Saturday, 28 March 2026

Toy Battle


Toy Battle is a two player abstract game. My first impression is this is a game when you play with not only those tiny green toy soldiers but also with unicorns, dinosaurs and robots, and you make proper rules for a battle game in your living room, which you can imagine to be any world - space station, beach front or graveyard. The game comes with many different boards, each with a different layout and usually some unique rules. The core rules stay the same. 


You and your opponent start at opposite ends of the board. There are two ways to win. Capture your opponent’s base, or score a required number of stars. In case the game ends due to a player running out of units, the tiebreaker is the number of stars. Players have the same set of troops, numbered from 1 to 7. There are three units of each troop type. However a few units are removed randomly at the start of a game, so you can’t card count accurately. You don’t even know your own exact unit count. 

You start the game with some units in hand. The rest are in a draw pool.

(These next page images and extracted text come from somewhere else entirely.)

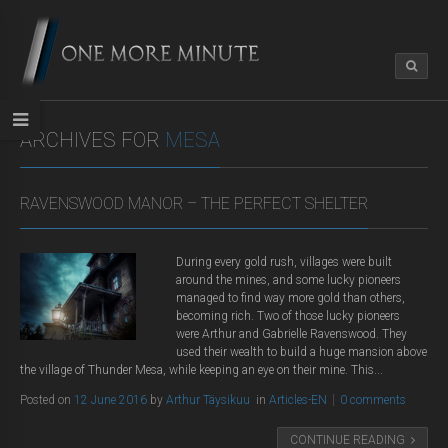
ARCHIVES FOR
MESA
RAVENSWOOD MANOR – THE PERFECT SHELTER
During every gold rush, villages were built
around the mines, and some lucky pioneers
managed to find way more gold than others,
becoming rich. Two of those lucky pioneers
were Arthur and Gabrielle Ravenswood. They
used their wealth to build a huge mansion above
the village of Thunder Mesa, while keeping an eye on their mine. This...
Posted on
12 June 2016
by
Arthur Täysikuu
in
Articles-EN
0 comments
CONTINUE READING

On your turn you either deploy a unit, or draw two from the pool. When deploying units, they must be connected to your base, whether directly or through a connected chain of friendly units. You can attack an opponent unit which is weaker by placing your unit on top of it. He might counterattack by placing an even stronger unit on top of that stack. The fact that opposing units stack up is interesting. If you use the knight power to remove your opponent’s piece from the top of a stack, it may reveal your unit, and suddenly the board situation goes strongly in your favour.  

After deploying a unit, if your units fully enclose an area containing stars, you claim them. 


As you can imagine, the fun comes from the unique abilities of many of the units. The skeleton and the unicorn let you draw units from the pool, saving you some turns. Normally you need to spend a whole turn to draw two units. The robot lets you randomly discard a unit from your opponent’s hand. The knight lets you remove an adjacent opponent unit, even if it is stronger. The toy soldier lets you immediately deploy another unit. The pirate monkey is a paratrooper and can ignore the supply line rule when being deployed. There is one funny unit type - rubber ducky - which has no number and can beat any other number. However it is also vulnerable to all other numbers. There are many clever ways you can use your units. 

The beach

Swimming pool

Graveyard

Islands

Rainbow!

At first the game sounds a little chess-like. Information on the board is open. You can calculate several steps ahead where your opponent might deploy his pieces and how you might respond. This sounds a little dry, like most perfect information abstract games tend to be. However Toy Battle has important concealed information. You may know how many units your opponent has in hand, but you don’t know what they are. And the powers of the units matter a lot. This is a game with surprises and uncertainty. 

Capturing the opponent base is not easy. However it is an important threat you can use to force your opponent into making defensive moves. He can’t ignore the threat. Your eventual goal might be to grab more stars, but your opponent has no choice but to address the other existential threat. 

I first played the digital version, then later played the physical.

You get a Scrabble style tile holder

The game box was smaller than I expected

The small unique powers on maps create interesting combinations with some of the powers of the units. One of the maps let you return a unit to your hand. That means you will get to use its power again. Getting a skeleton back lets you draw another two units! 

I talk about many fun combinations and clever moves, but this is a quick game. You only have 20 units in your pool. The game is like potato chips. When you finish one game, you get the urge to start another.